PROBLEM TO WORK ON: Which lines of the records contain the word "Restaurant"? Copy each one.

[Saved data entries]
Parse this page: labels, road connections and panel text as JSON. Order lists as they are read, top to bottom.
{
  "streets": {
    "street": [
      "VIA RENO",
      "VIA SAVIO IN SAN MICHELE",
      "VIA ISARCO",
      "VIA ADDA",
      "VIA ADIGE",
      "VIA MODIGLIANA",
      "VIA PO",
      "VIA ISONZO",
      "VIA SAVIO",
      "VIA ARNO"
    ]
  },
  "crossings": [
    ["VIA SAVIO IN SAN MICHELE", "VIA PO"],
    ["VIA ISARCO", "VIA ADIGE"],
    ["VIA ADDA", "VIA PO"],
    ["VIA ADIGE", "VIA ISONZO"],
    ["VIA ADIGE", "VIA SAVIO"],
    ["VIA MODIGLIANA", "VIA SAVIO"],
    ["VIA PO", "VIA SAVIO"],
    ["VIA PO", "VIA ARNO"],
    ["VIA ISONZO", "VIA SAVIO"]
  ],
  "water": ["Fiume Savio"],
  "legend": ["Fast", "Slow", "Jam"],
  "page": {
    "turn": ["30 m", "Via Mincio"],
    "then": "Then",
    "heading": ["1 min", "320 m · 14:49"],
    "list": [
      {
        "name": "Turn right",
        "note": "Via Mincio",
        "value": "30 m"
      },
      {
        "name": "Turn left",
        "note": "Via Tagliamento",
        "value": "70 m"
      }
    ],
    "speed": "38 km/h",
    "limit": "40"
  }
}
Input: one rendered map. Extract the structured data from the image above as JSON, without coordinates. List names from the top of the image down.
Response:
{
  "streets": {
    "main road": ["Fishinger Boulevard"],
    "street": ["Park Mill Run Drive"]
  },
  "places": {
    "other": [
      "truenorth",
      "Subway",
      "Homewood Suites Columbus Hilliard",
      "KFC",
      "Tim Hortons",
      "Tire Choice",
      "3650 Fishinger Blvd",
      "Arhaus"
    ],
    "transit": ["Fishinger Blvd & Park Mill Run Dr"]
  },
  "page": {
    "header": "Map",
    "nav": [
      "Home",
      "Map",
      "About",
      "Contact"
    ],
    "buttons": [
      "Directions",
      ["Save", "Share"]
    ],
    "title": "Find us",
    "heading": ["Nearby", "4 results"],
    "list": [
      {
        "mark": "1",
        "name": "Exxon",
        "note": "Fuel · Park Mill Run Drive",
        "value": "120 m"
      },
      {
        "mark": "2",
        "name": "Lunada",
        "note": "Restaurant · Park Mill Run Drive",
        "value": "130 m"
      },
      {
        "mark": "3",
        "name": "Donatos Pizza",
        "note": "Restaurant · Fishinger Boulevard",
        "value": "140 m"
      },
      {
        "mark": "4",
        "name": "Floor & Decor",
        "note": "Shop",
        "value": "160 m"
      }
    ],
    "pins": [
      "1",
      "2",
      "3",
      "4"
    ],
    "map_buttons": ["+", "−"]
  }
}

SOLUTION FOR THIS TASK:
        "note": "Restaurant · Park Mill Run Drive",
        "note": "Restaurant · Fishinger Boulevard",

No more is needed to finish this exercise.